Werth, by the way, looked like he's been spending the off-season in a cave in the North Woods. His hair flowed down his back. His beard obscured his neck. To say he looked like Ted Kaczyznski would be to insult the Unabomber's standard of grooming. Indeed, it appears that a lot of Nats pass the off season staying in shape by running away from razors. Second baseman Danny Espinosa (signing autographs at left, above) looked like he was trying to get traded to the House of David.
I thought about standing in line for half an hour for a chance to have my picture takern with the Nats' new centerfielder, Denard Span, at right. But I didn't.

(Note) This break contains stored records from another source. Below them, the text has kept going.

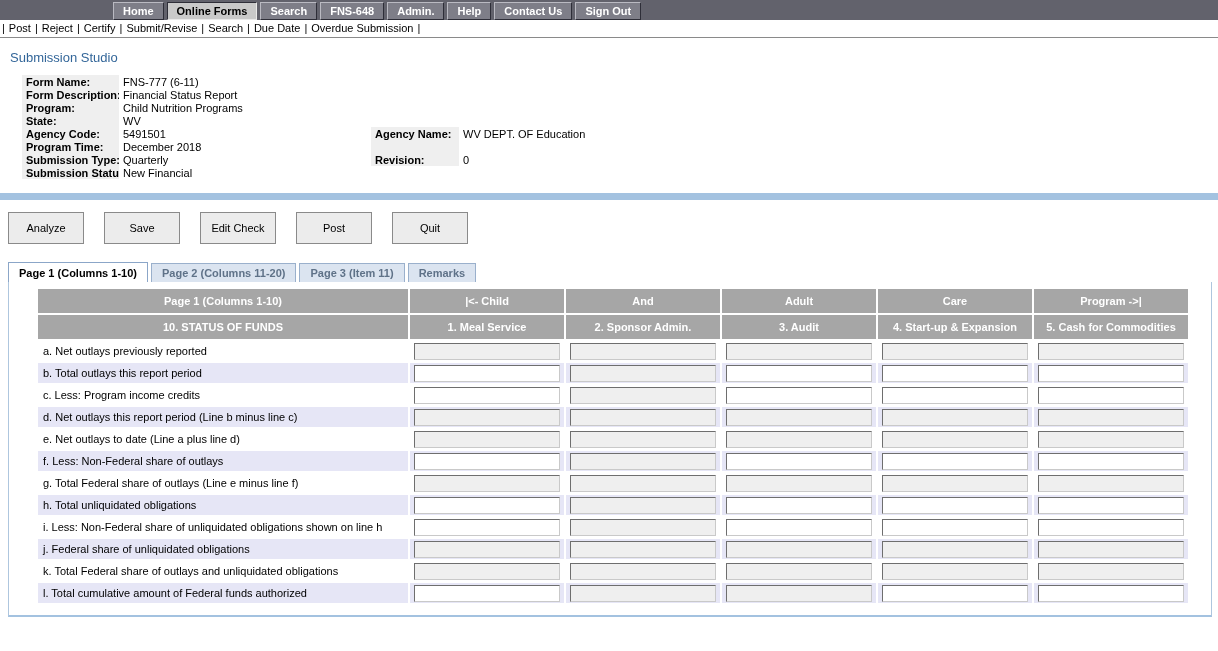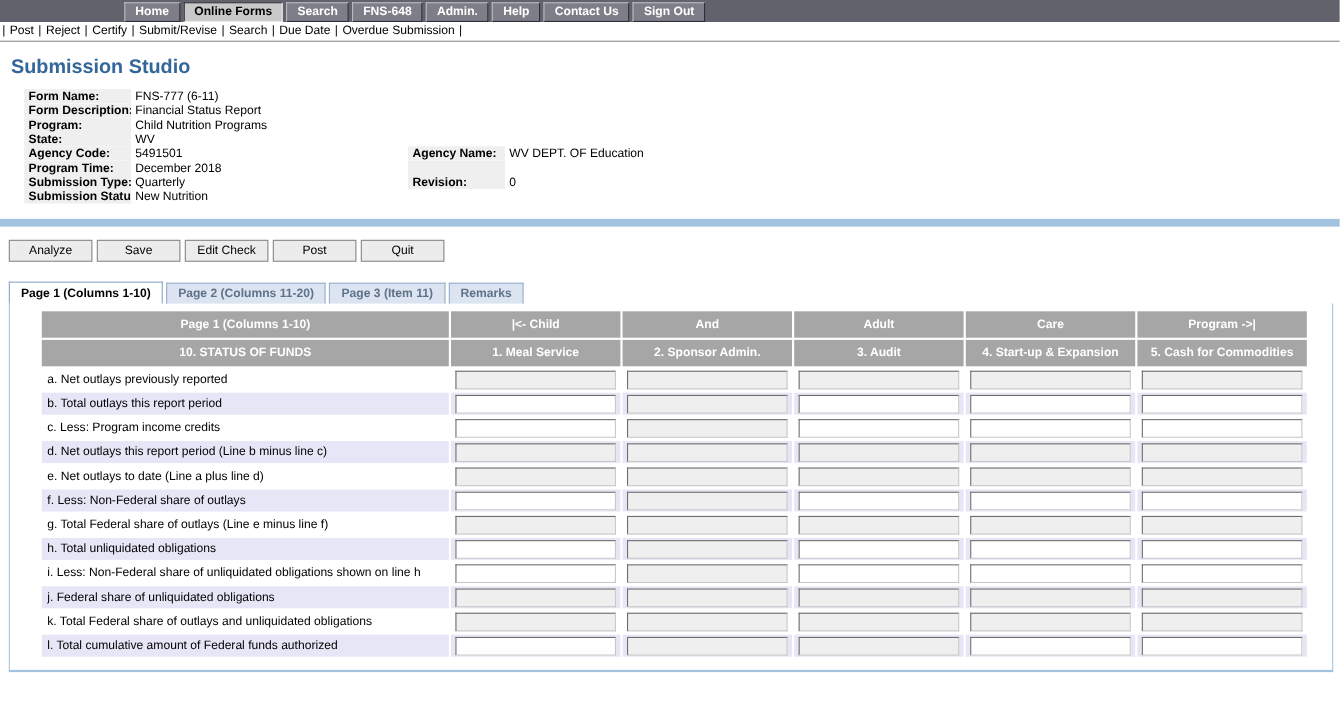--- a/index.html
+++ b/index.html
@@ -34,7 +34,7 @@
   .tlink{color:#000;cursor:pointer;margin:0 4px;}
   .pipe{color:#000;}
   
-  .page-title{color:var(--title-blue);font-size:18px;font-weight:bold;margin:12px 0 10px 10px;}
+  .page-title{color:var(--title-blue);font-size:13px;font-weight:normal;margin:12px 0 10px 10px;}
   
   table.meta{border-collapse:collapse;margin-left:22px;width:1174px;table-layout:fixed;}
   table.meta td{height:13px;line-height:12px;padding:0 4px;font-size:11px;overflow:hidden;white-space:nowrap;}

Span and the rest of the team may have only a couple of weeks until it's time to begin spring training down in Florida. I don't have Spring to look forward to until Spring.
So I went home. There's an exhibition down on the Mall at the Hirschorn Museum by the dissident Chinese artist Ang Wei Wei. From what I understand, Ang took tons of twisted rebar from the wreckage of poorly built schools in which thousands of children died during the Sichuan earthquake of 2008. Ang and his staff straightened the rebar and re-fashioned it into abstract sculpture which is said to remind some viewers of prison bars and others of seismic faults.
I think I'll go see it tomorrow. It might cheer me up.